Groups of 80 will be allowed in to the small space, where they will have two minutes to pray and ponder, read and shred their personal hand-scribbled notes for blessings at the Rebbe’s headstone.

For residents of Cambria Heights, the scene is a familiar one, which they generally regard with respect, says Rabbi Refson.  To help them prepare for the these heavy-traffic days, he sent letters to all Cambria Heights residents, assuring them of regular clean up, police security, and generally quiet decorum.

He also invited representation from all the blocks in the neighborhood to meet with him several weeks ago along with municipal agencies.

“All the relevant agencies including cemetery staff, police, sanitation, fire, parks dept. DOT and the Mayor’s office, were wonderfully cooperative when we met to discuss how we’re going this to make it easy and smooth for everyone involved,” says Refson.
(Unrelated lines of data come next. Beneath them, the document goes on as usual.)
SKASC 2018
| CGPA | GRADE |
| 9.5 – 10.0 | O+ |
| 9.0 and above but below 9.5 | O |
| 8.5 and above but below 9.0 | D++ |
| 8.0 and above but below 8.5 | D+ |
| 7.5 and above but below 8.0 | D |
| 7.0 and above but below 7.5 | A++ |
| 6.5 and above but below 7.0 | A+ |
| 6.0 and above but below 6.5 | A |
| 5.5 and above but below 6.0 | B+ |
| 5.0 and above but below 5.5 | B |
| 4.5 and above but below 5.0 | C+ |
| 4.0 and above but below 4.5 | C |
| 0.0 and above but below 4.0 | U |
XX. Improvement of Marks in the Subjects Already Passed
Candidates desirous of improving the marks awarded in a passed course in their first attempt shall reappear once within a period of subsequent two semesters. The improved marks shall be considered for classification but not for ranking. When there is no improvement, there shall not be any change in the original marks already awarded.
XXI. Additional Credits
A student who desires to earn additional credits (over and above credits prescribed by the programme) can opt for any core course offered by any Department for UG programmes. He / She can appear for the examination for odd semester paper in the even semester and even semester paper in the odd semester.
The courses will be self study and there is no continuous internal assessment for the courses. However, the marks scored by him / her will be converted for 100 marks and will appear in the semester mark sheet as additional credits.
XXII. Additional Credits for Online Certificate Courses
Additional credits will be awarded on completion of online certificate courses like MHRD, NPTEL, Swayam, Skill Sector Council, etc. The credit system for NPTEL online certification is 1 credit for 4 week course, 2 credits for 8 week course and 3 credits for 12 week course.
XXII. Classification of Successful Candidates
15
At the Ohel itself, extra personnel will be managing crowd control, hospitality, food, refreshments and accommodations. Though Refson prefers to keep a low profile at the Ohel out of respect for the private nature of the experience, rabbinical students will be working with him to be available for visitors who choose to call on them.

Many traveling long distances make this their only destination. With JFK just a five minute drive away, they may spend no more than a few hours at the Ohel, before heading back to the airport to catch a return flight.

Others will linger on, some remaining through Shabbat, absorbing the inspired atmosphere, the Chasidic warmth, the melodious prayers and long farbrengens before they integrate once again, into the frenetic pace of life beyond the gates of the Ohel. 

Come Sunday, the crowds will begin to disperse, and traffic will return to its normal pace.